◆ **Цель упражнения**
Приведите ещё раз без изменений фрагмент беседы о немецкой культуре и родстве: отрывок от слов «Мне не кажется, что» до слов «верите в кровь?» включительно.

◆ **Текст для чтения**
+ + +
Мне не кажется, что она заразительна. Любителей немецкой культуры на свете очень мало. Кто занимается историей Германии, историей немецкой литературы, историей немецкого искусства? В России я на этот вопрос отвечаю так: прежде всего этим занимаются российские евреи. У них такая специфическая тяга к этому. Да, этим занимаются некоторые вполне корневые российские или латышские люди. Но их очень мало. Это какое-то удивительное индивидуальное стечение обстоятельств. Мне часто задают вопрос: Иван Дмитриевич, а почему Германия? На это у меня разработанный ответ, такой многосоставный. Есть какие-то семейные и даже национальные основания – во мне течет немецкая кровь. Как есть польская и, собственно, русская.

Вы верите в кровь?

Я? Да.

То есть вы верите в природу? Мне кажется, что человек – чистое, не природное существо, что он вообще может считаться человеком только в силу того, что рождается в культуре, покидая природу.

А кто вам сказал, что кровь – это природа? То есть та природа, которую надо отличать от некоторой сознательности, от некоего духа? Может быть, природа как раз дух? В природу я верю. У меня в жизни было много случаев, когда какие-то вещи ничем иным, как природой или наследственностью, объяснить было невозможно. Во всяком случае, кровь для меня, для моего мышления – это вполне определенное понятие.

А так, само по себе оно бессмысленно?

Да. Само по себе, может быть, бессмысленно, однако для мышления... Для меня лично есть три возможности. Я могу себя продумывать как наследника немецких предков. Я могу при желании увидеть в себе белоруса и поляка. И конечно, я вижу в себе и могу в себе развивать русского. И наконец, я могу сказать, что я ни один из упомянутых, а просто интеллигент.

То есть вы за собой замечаете нечто, что нельзя объяснить иначе, чем природой?

Да. Но что касается национальных моментов, это все-таки такие моменты, которые связаны с родством. Отрицать это нельзя.

Это пожалуйста, как хотите.

Хочу.

Есть люди, которые не хотят иметь с родством ничего общего.
+ + +
◆ **Исходные данные**
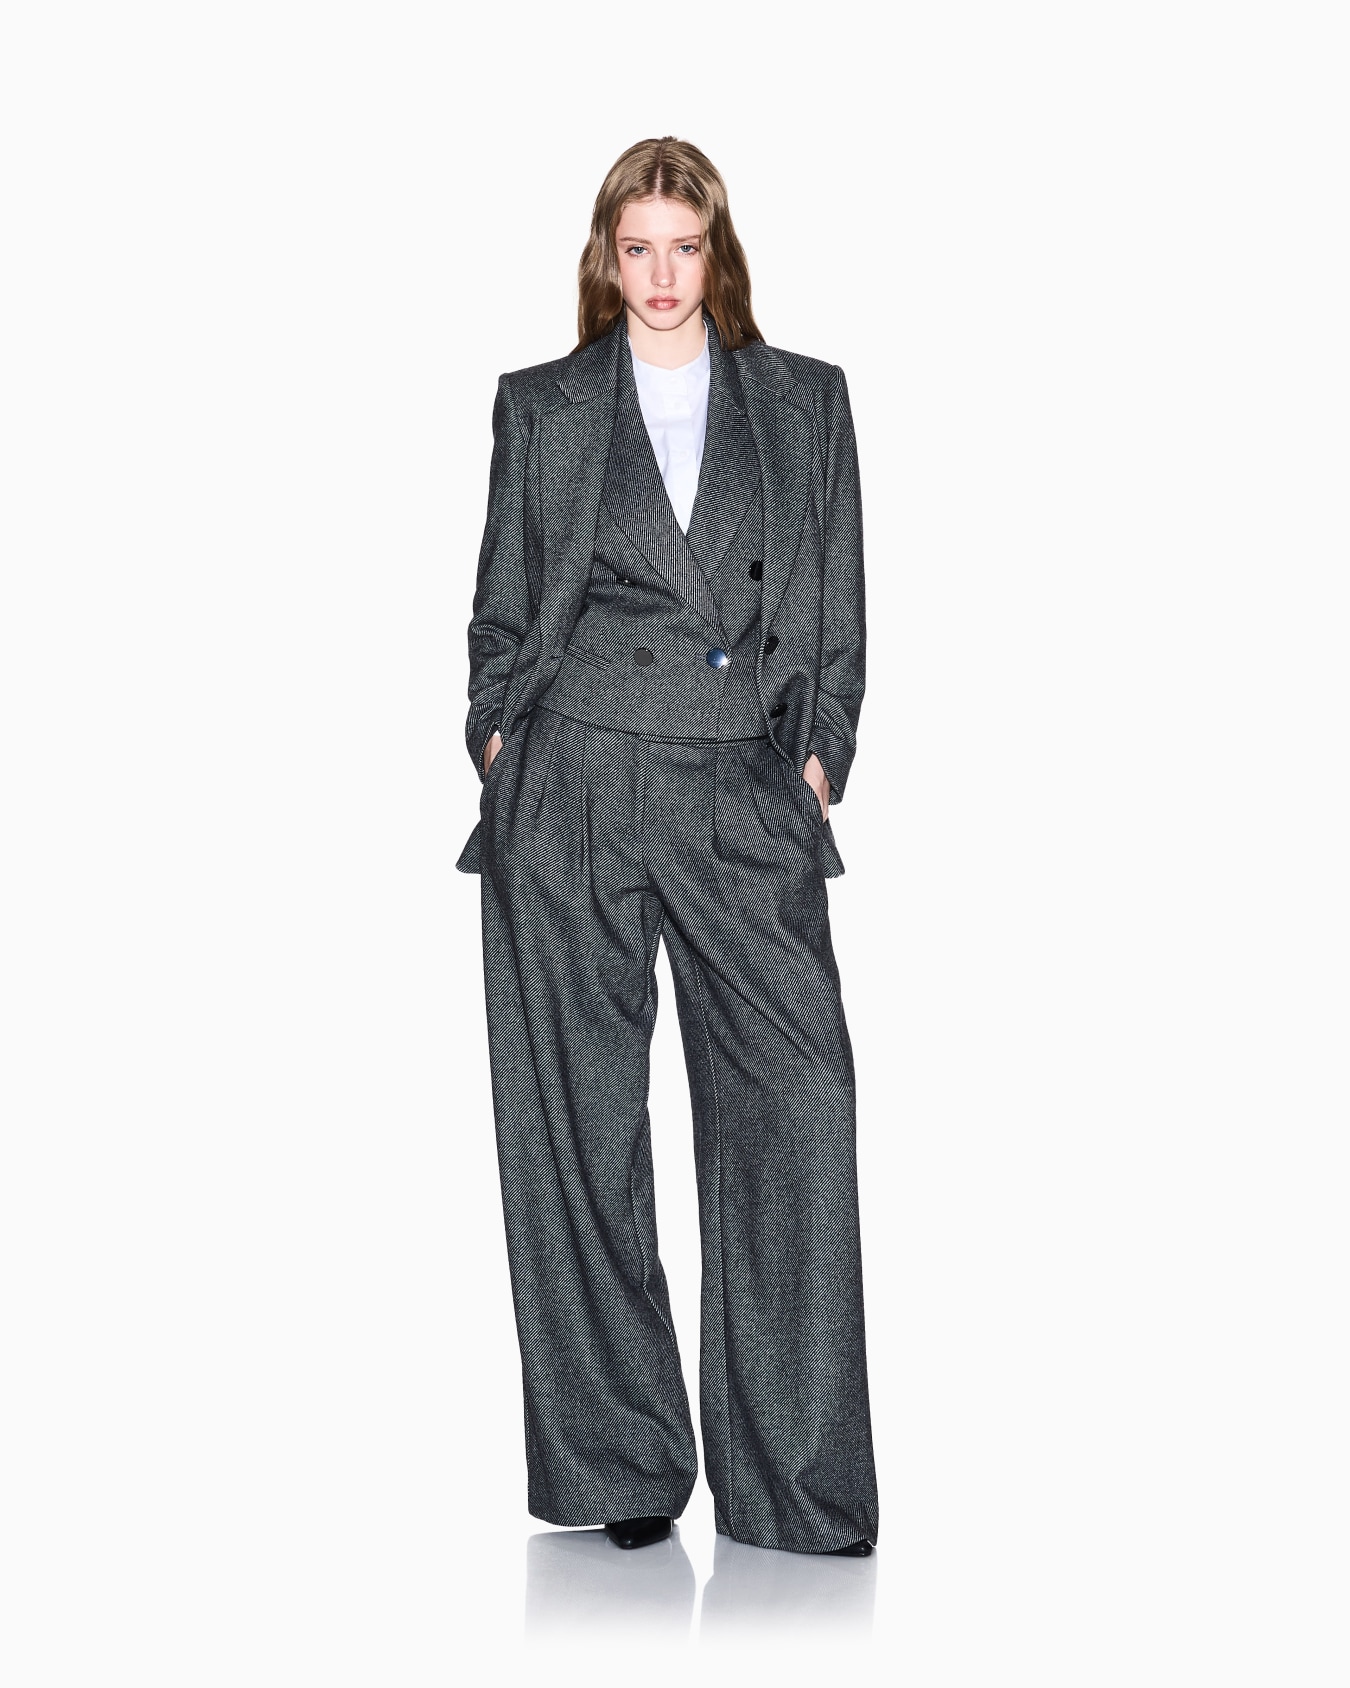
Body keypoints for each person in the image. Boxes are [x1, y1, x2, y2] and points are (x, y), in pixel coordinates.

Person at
+ + +
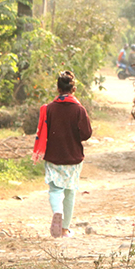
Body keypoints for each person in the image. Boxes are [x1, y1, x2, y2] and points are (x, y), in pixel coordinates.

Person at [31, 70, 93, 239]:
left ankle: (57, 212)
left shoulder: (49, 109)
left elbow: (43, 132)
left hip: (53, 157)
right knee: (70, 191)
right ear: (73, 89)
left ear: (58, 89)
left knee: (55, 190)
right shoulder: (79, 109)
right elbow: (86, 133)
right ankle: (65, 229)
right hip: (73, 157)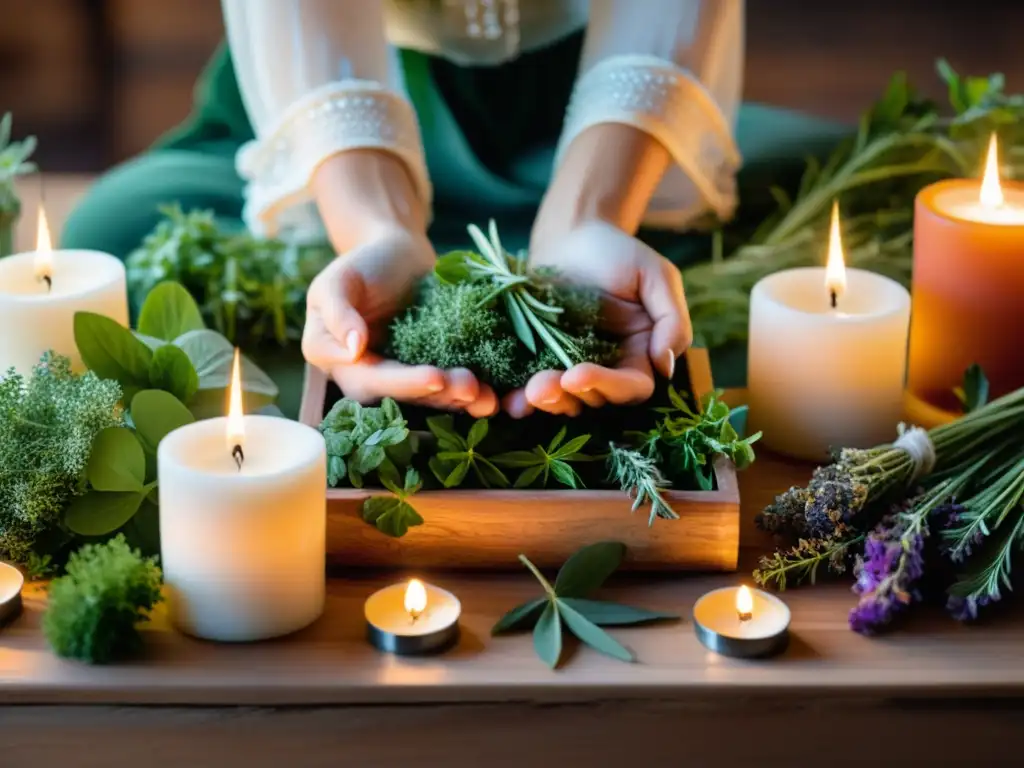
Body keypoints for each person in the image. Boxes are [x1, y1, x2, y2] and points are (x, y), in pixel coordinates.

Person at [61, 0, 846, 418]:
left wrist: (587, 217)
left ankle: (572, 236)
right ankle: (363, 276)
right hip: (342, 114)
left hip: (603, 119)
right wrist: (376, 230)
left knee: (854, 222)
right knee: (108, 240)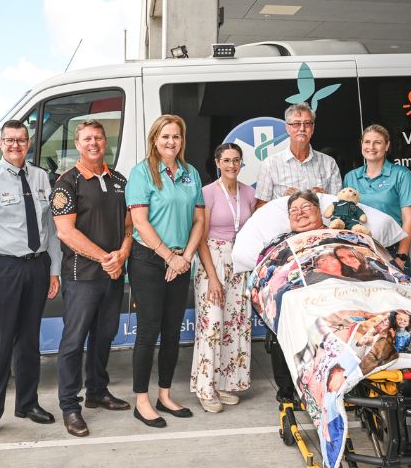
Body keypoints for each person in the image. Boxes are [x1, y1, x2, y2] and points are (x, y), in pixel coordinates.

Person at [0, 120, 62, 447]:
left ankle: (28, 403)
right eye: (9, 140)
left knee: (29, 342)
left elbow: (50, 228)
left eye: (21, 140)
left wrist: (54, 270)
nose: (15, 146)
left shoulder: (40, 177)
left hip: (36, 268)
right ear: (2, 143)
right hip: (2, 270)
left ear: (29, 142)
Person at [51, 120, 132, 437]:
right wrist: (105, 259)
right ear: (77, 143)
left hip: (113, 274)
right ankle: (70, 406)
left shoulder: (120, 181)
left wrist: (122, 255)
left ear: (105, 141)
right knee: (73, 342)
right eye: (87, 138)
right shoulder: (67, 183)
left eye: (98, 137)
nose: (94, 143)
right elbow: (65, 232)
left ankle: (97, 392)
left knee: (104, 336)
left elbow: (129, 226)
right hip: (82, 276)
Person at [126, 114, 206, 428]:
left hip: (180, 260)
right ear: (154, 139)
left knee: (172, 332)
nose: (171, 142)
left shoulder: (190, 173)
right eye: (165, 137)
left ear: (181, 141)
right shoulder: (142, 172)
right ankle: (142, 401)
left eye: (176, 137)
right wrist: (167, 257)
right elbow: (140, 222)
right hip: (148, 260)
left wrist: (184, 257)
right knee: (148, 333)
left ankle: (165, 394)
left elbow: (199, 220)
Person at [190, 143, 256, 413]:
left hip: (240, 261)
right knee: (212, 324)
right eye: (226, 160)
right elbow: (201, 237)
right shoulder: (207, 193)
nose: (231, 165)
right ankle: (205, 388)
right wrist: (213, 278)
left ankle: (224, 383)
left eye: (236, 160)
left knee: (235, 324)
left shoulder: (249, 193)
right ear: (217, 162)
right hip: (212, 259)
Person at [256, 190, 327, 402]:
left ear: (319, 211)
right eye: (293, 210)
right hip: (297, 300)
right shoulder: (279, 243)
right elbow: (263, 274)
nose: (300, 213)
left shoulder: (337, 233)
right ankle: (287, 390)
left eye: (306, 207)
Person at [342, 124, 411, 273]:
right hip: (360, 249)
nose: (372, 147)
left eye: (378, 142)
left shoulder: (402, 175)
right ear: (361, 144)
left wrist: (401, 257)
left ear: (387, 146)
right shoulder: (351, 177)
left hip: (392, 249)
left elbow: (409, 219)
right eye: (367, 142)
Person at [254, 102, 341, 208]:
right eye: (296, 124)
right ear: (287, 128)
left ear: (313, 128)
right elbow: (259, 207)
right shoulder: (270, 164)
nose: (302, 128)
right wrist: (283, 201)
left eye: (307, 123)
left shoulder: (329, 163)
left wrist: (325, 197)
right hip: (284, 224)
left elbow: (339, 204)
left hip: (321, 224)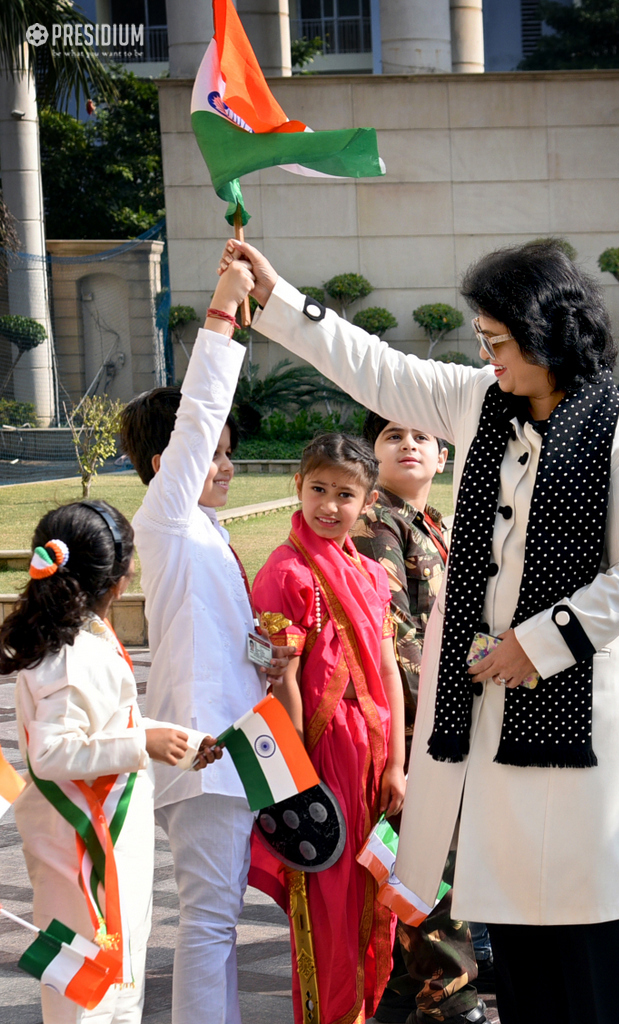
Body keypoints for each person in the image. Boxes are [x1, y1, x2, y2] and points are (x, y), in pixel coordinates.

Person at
+ + +
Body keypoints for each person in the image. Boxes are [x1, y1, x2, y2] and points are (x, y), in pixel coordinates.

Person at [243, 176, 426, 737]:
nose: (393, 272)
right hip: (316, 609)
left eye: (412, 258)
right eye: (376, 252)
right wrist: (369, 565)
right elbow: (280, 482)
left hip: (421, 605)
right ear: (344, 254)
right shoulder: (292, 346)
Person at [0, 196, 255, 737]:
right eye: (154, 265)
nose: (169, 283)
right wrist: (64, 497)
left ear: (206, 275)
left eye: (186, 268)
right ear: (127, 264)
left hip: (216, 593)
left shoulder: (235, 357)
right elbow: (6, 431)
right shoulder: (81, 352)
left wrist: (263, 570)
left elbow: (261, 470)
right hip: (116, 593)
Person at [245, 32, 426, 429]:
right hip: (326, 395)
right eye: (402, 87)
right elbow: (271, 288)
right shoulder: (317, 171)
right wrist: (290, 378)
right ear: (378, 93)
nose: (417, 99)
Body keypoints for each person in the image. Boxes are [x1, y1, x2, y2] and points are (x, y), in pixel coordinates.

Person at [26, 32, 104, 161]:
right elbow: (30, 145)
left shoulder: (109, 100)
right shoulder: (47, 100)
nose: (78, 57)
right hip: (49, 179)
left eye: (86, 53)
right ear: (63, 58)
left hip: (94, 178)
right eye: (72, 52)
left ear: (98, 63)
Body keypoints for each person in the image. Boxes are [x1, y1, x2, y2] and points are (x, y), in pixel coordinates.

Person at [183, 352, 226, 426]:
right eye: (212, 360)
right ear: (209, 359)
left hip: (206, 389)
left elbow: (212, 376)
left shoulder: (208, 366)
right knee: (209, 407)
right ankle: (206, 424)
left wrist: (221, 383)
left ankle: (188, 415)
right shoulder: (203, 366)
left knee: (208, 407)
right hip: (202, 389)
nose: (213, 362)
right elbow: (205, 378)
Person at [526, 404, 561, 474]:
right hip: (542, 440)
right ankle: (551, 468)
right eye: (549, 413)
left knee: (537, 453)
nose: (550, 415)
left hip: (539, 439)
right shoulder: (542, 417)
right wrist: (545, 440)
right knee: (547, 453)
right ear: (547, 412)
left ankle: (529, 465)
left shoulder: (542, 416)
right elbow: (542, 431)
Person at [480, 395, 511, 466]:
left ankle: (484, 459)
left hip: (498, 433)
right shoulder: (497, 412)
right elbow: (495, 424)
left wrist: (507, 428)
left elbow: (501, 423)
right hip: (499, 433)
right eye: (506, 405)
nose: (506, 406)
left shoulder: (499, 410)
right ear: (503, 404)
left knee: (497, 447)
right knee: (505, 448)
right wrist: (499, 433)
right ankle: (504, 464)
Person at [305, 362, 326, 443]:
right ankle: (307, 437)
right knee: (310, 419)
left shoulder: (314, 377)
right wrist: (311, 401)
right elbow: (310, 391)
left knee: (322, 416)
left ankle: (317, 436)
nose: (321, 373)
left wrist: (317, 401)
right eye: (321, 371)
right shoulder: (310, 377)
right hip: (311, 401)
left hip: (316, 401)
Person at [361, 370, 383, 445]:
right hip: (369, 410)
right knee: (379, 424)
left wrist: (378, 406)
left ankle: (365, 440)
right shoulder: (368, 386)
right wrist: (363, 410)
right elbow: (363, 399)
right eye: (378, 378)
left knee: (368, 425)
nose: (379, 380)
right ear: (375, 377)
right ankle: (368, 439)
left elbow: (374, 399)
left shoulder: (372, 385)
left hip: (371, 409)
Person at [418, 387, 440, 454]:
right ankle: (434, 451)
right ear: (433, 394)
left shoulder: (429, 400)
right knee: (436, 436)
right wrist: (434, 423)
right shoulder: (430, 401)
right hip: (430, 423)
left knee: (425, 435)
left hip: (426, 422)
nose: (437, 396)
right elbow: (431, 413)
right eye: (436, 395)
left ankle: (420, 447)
+ + +
◆ **Решение упражнения**
Мне не кажется, что она заразительна. Любителей немецкой культуры на свете очень мало. Кто занимается историей Германии, историей немецкой литературы, историей немецкого искусства? В России я на этот вопрос отвечаю так: прежде всего этим занимаются российские евреи. У них такая специфическая тяга к этому. Да, этим занимаются некоторые вполне корневые российские или латышские люди. Но их очень мало. Это какое-то удивительное индивидуальное стечение обстоятельств. Мне часто задают вопрос: Иван Дмитриевич, а почему Германия? На это у меня разработанный ответ, такой многосоставный. Есть какие-то семейные и даже национальные основания – во мне течет немецкая кровь. Как есть польская и, собственно, русская.

Вы верите в кровь?